There’s a new game in town…

Friday 15 June 2012

The penny drops –slowly.


I’m delighted to see that Neelie Kroes, EU Commissioner for the Digital Agenda, has begun to pick up a few home truths about the infrastructure investment process.  She has, for some time, been exhorting Europe’s telecom companies to get their act together on investment in next-generation, ‘superfast’, broadband networks but the industry has been muttering unhappily about the various practical difficulties.  Not least of these is the fact that the financial markets are rather daunted by the investment challenge: shares of industry leading players such as Telefonica and Deutsche Telekom are at 10-year lows. Investors are therefore looking for ways to reduce the risk inherent in the superfast project, mitigate costs or improve their access to capital.  We’ve already seen mergers and asset-sharing deals emerge in the UK mobile sector and similar consolidations seem likely in mainland Europe.  Slightly surprisingly, the EU Commissioner recognises this as a positive market response: 

"Having a few pan-European operators that are strong in the cross-border market would not necessarily be bad for competition," said Kroes, adding that protecting consumers was about more than just ensuring a given number of operators in each country…It can make sense ... and be good for investment and innovation."

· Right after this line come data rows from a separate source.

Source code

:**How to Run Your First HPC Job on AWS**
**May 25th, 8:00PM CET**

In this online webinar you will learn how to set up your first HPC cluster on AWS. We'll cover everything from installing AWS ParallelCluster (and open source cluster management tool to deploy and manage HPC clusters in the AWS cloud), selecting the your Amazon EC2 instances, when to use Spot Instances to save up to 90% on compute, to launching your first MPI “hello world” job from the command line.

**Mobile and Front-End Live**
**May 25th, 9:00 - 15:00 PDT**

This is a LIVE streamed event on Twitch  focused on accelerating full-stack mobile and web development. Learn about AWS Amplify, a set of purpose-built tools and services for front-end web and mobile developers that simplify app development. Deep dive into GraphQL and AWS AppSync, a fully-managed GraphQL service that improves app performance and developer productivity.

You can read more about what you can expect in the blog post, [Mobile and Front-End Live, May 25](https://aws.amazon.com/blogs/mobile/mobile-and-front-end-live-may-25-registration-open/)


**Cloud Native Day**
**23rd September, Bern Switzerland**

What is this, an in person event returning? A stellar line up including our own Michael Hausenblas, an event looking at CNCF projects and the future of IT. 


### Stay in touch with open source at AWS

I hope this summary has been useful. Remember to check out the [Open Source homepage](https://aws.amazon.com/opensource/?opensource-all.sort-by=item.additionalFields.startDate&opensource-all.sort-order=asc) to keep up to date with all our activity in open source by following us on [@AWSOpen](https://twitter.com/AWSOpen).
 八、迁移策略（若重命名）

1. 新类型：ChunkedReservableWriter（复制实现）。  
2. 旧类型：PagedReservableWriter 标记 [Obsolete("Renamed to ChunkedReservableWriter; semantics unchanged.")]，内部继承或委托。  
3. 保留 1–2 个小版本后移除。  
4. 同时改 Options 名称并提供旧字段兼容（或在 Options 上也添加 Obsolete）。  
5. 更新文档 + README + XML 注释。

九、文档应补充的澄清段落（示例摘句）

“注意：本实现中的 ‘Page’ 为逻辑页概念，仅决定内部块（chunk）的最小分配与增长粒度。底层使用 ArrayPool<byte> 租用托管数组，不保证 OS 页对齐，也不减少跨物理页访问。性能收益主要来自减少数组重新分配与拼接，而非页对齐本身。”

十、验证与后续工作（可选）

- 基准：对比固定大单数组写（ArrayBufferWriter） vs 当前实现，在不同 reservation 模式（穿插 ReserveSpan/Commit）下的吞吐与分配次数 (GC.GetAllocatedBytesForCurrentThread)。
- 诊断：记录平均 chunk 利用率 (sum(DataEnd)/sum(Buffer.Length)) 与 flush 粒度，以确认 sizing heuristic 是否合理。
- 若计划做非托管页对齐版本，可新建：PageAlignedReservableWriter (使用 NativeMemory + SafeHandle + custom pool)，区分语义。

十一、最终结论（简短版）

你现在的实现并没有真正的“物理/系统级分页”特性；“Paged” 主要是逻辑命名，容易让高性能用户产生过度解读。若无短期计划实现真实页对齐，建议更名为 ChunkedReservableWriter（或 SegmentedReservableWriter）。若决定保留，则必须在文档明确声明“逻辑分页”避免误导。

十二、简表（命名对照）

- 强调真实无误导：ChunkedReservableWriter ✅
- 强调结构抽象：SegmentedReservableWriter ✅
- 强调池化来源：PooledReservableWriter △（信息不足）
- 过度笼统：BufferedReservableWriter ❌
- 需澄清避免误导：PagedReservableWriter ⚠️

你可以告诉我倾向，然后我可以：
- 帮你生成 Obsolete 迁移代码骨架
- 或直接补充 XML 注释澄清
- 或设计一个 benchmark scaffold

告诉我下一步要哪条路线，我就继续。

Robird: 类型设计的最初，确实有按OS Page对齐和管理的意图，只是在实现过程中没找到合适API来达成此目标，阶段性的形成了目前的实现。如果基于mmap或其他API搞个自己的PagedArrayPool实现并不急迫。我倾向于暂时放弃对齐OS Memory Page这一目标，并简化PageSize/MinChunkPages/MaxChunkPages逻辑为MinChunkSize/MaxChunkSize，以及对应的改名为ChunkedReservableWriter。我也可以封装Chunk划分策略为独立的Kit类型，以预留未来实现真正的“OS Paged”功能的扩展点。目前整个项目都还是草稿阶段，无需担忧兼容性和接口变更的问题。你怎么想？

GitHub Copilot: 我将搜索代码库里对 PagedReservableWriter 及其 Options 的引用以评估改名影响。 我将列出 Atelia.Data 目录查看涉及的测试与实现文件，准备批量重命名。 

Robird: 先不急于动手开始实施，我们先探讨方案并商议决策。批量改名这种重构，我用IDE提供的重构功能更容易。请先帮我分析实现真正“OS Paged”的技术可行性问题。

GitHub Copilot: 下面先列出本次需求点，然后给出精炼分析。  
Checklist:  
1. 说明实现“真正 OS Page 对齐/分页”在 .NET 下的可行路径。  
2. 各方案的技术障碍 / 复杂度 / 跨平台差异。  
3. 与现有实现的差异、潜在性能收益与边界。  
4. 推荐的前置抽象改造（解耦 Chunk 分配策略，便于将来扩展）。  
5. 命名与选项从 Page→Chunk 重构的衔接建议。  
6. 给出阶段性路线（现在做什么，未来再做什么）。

At the same time, however, the EU needs to decide quickly on how it will regulate access prices – particularly for legacy networks – in the transition to superfast ubiquity.  Kroes has said that she wants “to give economically sound principles to countries' regulators to help them set regulated copper prices, and we are identifying the most appropriate costing methodologies."   But there is a real fear that the Commission might shift the goalposts in a way that undermines investment decisions.  As one telecoms analyst put it:

"You cannot ask pension funds to put money into something that has an eight-year payback with no guarantee that the rules won't change in a way that destroys any return,"

The broader lesson for Kroes is that her pro-consumer agenda throws up some conflicting objectives.  As I’ve noted before, the imperative for network investment is bound to require some compromises in the perfect competition model.